◆ Exercise requirements
**a.** In the 207 review, retype the text between "Perhaps the strongest" and "out the vocal.", inclusive.
**b.** List every microphone model that the 207 review names, counting each model only once.

◆ Selected extract
= Beginning of Section =

The rear panel is equipped with a pair of Operating Level switches that selects the channel’s operating level at either -10 dBV or +4 dBu. Each channel has a female XLR connector for microphone input, a 1/4-inch TRS jacks for insertion, and both male XLR and 1/4-inch TRS jacks for audio output. The output impedance of the XLR jack is low enough to drive loads of 600 ohms and higher. The insert point allows EQ, compression, etc., to be inserted into the signal path before the tube output stage. An IEC connector and line cord are provided for power.
I achieved excellent results using the 207 in a variety of studio applications. Before I started, I followed the advice of Aphex and ran a 1 kHz tone through the 207 and increased the gain control until the output headroom meter read zero. I ran the output of the 207 into the input of my iZ RADAR multitrack hard disk recorder and used a small screwdriver to set the output trim on the 207 to match the maximum input level on my RADAR. From that point on, I was able to record particularly hot signals into the RADAR without being concerned with nasty digital clipping. In normal use, the limiter is virtually inaudible so unless you are pushing the point of excessive limiting it will not color the sound. The MicLim feature can always be turned off as well. Though, in every instance, I preferred the end result with the limiter on.
I used the 207 on kick and snare (using an AKG D112 and a Shure SM57 microphone respectively) and the pre delivered a full, rich sound with plenty of attack. Using the 207 with a stereo Royer SF-12 for drum overheads yielded great results. I found that by pushing the gain into extreme limiting, I was able to make a drummer in a fairly small room swear that he was John Bonham reincarnated (I confess, I was convinced as well). The pre also performed flawlessly on a wide variety of percussion instruments from hand drums to tambourines and shakers.
On electric guitars I tried the 207 with the new Royer R-122 (my current desert island microphone), a Sennheiser 421 and a Shure SM57 and in every instance it worked like a charm. The pre also did a fine job coupled with a Neumann KM 86i and a Royer SF-1A to capture an acoustic guitar performance. I recorded bass and keyboards through the instrument input and had good results in both instances. Pushing the bass to the point of excessive limiting worked well in a couple of situations.
Perhaps the strongest point of the 207 is in recording vocals. I had killer results recording both male and female vocals (with a wide variety of microphones). I found the low-cut filter to be very musical (translate: usable). When activated it takes away the rumble without thinning out the vocal.

= End of Section =

◆ Extracted information
= Beginning of Section =

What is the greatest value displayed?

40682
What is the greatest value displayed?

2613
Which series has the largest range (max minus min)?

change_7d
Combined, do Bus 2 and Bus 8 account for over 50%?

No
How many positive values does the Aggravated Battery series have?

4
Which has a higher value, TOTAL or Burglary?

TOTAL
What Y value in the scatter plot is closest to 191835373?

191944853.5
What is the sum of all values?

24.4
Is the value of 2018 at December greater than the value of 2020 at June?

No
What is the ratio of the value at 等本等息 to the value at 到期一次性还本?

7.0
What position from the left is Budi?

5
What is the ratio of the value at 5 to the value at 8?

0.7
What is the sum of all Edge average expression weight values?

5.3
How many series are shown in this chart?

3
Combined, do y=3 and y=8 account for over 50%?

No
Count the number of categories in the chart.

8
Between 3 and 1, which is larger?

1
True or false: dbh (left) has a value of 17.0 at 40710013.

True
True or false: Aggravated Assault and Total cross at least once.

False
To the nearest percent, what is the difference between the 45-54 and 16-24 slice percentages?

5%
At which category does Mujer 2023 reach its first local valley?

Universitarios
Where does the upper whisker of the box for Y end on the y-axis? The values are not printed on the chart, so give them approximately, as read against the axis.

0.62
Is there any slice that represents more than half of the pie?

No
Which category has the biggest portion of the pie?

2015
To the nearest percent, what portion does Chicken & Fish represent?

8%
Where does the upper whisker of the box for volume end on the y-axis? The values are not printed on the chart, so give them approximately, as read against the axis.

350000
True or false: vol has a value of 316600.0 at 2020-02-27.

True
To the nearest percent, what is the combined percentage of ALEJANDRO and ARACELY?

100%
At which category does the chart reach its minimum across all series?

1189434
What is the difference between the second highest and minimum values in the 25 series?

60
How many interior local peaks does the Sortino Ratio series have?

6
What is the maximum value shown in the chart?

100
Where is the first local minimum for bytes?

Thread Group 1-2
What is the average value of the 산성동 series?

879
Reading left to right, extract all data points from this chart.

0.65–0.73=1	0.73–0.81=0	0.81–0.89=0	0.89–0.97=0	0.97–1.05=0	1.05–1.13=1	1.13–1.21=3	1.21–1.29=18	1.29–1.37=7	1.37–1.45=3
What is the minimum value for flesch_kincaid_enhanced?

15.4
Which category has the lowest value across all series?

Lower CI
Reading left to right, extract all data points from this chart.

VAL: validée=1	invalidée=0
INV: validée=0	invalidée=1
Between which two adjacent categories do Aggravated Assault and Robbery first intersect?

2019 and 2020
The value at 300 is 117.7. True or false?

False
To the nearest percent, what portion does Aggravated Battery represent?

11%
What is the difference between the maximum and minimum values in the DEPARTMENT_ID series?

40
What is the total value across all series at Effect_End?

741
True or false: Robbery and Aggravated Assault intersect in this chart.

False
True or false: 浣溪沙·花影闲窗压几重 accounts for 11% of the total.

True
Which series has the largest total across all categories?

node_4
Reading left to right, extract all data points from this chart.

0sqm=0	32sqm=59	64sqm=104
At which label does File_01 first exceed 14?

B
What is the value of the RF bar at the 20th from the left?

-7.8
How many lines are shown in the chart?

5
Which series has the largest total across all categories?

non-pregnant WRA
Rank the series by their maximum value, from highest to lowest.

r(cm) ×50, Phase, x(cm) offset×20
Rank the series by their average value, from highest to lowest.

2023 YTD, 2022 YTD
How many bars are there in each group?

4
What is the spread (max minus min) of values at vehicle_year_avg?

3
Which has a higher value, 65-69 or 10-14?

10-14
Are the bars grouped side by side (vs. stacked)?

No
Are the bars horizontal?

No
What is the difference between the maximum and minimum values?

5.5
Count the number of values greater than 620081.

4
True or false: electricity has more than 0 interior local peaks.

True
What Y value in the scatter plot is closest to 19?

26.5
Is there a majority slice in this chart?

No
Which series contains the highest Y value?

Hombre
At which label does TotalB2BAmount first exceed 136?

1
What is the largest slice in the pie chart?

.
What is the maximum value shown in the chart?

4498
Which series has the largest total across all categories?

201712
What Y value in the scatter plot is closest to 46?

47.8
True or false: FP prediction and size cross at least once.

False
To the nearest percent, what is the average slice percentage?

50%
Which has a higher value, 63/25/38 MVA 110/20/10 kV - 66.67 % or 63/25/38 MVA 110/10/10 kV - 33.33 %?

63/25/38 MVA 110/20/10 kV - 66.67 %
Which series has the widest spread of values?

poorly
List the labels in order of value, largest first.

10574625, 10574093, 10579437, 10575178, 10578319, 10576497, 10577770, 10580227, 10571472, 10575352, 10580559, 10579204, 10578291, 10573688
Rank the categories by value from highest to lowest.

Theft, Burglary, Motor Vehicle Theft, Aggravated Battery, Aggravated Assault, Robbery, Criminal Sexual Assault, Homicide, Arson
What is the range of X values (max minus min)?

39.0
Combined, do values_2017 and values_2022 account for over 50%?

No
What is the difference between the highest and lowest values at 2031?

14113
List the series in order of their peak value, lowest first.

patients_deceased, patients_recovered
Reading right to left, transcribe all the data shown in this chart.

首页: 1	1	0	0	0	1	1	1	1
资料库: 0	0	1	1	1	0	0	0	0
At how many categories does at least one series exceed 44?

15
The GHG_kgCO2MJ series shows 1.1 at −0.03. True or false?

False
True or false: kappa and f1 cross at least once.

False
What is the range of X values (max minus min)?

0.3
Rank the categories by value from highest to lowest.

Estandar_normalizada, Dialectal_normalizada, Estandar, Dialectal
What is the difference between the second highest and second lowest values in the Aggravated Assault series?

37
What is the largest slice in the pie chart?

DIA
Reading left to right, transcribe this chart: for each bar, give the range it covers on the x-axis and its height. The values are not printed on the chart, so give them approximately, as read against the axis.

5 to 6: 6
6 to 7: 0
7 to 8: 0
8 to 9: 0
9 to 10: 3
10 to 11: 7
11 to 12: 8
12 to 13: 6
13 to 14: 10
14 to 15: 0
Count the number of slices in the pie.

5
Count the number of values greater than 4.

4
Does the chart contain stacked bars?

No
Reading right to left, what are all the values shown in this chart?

= End of Section =

◆ Exercise results
**a.**
Perhaps the strongest point of the 207 is in recording vocals. I had killer results recording both male and female vocals (with a wide variety of microphones). I found the low-cut filter to be very musical (translate: usable). When activated it takes away the rumble without thinning out the vocal.

**b.**
AKG D112
Shure SM57
Royer SF-12
Royer R-122
Sennheiser 421
Neumann KM 86i
Royer SF-1A